• **Selected passage**:
□ □ □ □

Opinion pieces in newspapers across the country have asked important questions like “Has it crossed the line of acceptable social standards?” and have given valuable suggestions like “What can be said at home might not be appropriate to say on TV.”

Commentators have remarked that Jiang shoots too many commercials as it is, that she’s a bad mother for not correcting her son when he talked about marrying her, and that she really has no business shilling for a cosmetics company after winning over fans with her makeupless performance in A Chinese-Style Divorce.

Other reactions have been more understanding, although not quite the sort of defense that Jiang may have wanted. In today’s Wenzhou Daily, a commentary titled “Don’t think that you don’t have an Oedipus complex” casts the ad as a reflection of normal, Freudian psychological development:

So we can say that an Oedipus complex is nothing shameful. On the contrary, love for one’s mother plays an extremely active role in an individual’s healthy psychological development. If a boy does not love his mother, in the future he will not know what kind of spouse to find, and in serious cases this may even lead to homosexuality. If a boy does not want to “kill his father,” he won’t seek to take over his father’s position or continue the family business, and he won’t learn from or imitate his father. In the future he quite probably will not be very masculine, and in serious cases he may undergo a sex-change operation.

□ □ □ □

(Extracted records)
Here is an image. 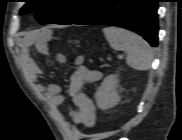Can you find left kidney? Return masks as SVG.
Segmentation results:
<instances>
[{"label":"left kidney","mask_w":182,"mask_h":140,"mask_svg":"<svg viewBox=\"0 0 182 140\" xmlns=\"http://www.w3.org/2000/svg\"><path fill=\"white\" fill-rule=\"evenodd\" d=\"M118 78L117 75H108L95 93V100L98 108L105 110L116 106L120 101L117 93Z\"/></svg>","instance_id":"obj_1"}]
</instances>
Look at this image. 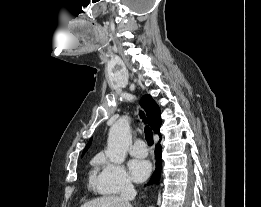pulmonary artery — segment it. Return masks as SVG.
Instances as JSON below:
<instances>
[{
	"label": "pulmonary artery",
	"instance_id": "1",
	"mask_svg": "<svg viewBox=\"0 0 261 207\" xmlns=\"http://www.w3.org/2000/svg\"><path fill=\"white\" fill-rule=\"evenodd\" d=\"M130 154L135 157H145L147 155L145 142L141 139H137L130 148Z\"/></svg>",
	"mask_w": 261,
	"mask_h": 207
}]
</instances>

□ □ □ □

• **Things to do**:
1. In the passage about reactions to Jiang's commercial, what reason do commentators give for saying she has no business promoting a cosmetics company?
2. List every criticism of Jiang that the passage about reactions to her commercial attributes to commentators.
3. Extend the passage about reactions to Jiang's commercial, picking up after its final sentence.

• **Answers**:
1. Commentators say she has no business shilling for a cosmetics company because she won over fans with her makeupless performance in A Chinese-Style Divorce.

2.
- She shoots too many commercials as it is.
- She is a bad mother for not correcting her son when he talked about marrying her.
- She has no business shilling for a cosmetics company after winning over fans with her makeupless performance in A Chinese-Style Divorce.

3.
Or perhaps it’s all just a storm in a teapot. Lu Pin, a frequent commentator in China Women’s News, says that incest isn’t the real issue here; it’s just being exploited as a tool to win influence, while the false promises of the ad – “Maxam cosmetics will keep your mother young forever” – are being overlooked. Here’s Lu’s piece in last week’s Southern Metropolis Weekly (which identifies her only as “feminist”):

The trap of the “incest” ad

by Lu Pin / SMW

The cosmetics ad starring Jiang Wenli that has a son wanting to marry his mother has been a public target the past few days, and the media has recently reported that the ad has been pulled from CCTV-6 because of unhealthy content. The storm surrounding this Jiang Wenli ad is essentially much ado about nothing; it arose out of a post on some forum where the majority of the responding comments took issue with the the original claim, and many commentators and experts also provided explanations for Jiang Wenli. But after the news was broadcast to a wider audience, it immediately stirred up a tide of debate.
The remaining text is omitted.